Auslöser war der Abschied von Außenminister Laurent Fabius: Er wird nun ersetzt durch Jean-Marc Ayrault, einen alten Bekannten in der Politik.

Ayrault war noch bis 2014 Regierungschef und musste damals seinerseits Manuel Valls weichen. Nun sind beide Kollegen in der gleichen Regierung.

Neu ist auch, dass wieder einige Grünenpolitiker dabei sind: Vor knapp zwei Jahren waren die damaligen Grünenvertreter ausgeschieden, als nämlich Valls die Regierung übernahm.

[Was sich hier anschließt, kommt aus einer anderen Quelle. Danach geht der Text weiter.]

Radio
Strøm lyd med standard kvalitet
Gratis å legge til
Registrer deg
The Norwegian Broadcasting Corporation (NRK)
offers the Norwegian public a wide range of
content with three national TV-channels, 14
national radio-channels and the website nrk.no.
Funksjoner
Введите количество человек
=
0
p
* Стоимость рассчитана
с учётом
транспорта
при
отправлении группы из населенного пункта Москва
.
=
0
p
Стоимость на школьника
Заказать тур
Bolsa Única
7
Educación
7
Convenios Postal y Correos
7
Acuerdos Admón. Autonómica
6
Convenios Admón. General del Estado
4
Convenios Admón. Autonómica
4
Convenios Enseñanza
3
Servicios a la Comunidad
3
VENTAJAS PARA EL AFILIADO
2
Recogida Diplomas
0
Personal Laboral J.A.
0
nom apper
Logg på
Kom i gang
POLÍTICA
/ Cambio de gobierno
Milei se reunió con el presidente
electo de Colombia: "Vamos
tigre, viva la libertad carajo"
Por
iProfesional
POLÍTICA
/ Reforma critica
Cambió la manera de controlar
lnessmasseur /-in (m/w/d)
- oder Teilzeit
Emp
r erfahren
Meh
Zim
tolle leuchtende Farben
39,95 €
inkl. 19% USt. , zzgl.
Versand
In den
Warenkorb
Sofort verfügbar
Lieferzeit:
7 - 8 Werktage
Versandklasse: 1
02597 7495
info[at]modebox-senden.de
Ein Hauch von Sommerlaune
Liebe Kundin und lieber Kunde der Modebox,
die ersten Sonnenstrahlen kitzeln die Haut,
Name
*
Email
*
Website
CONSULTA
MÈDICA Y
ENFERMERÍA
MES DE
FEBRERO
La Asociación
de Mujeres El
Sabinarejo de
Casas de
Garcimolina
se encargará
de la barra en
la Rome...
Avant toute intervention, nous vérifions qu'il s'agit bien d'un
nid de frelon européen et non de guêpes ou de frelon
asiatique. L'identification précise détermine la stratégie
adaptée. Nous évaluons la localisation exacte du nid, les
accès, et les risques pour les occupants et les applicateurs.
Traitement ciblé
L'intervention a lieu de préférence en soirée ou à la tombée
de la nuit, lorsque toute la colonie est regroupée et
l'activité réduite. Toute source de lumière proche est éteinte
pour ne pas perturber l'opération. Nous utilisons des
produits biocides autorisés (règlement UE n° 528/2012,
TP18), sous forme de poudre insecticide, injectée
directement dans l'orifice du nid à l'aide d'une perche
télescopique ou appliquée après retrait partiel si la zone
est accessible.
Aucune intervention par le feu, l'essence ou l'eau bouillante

François Hollandes Kernaussagen im Fernsehinterview am Abend zusammengefasst (auf Französisch)

Am Abend äußerte sich Hollande im Fernsehen, unter anderem zu dieser Umbildung. Drei vorrangige Ziele habe er der neuen Regierung gesetzt, sagt er: Zunächst die Sicherheit, weswegen die dafür Verantwortlichen auch alle geblieben seien; dann die Beschäftigung und – nach dem Pariser Umweltgipfeltreffen letztes Jahr – nun auch die Umwelt.

Hollande versucht so noch einmal, Schwung aufzunehmen vor der Präsidentenwahl nächstes Jahr. Mit seiner derzeitigen Beliebtheit müsste er gar nicht erst antreten – ob er es tun wird, ließ er auch an diesem Tag offen.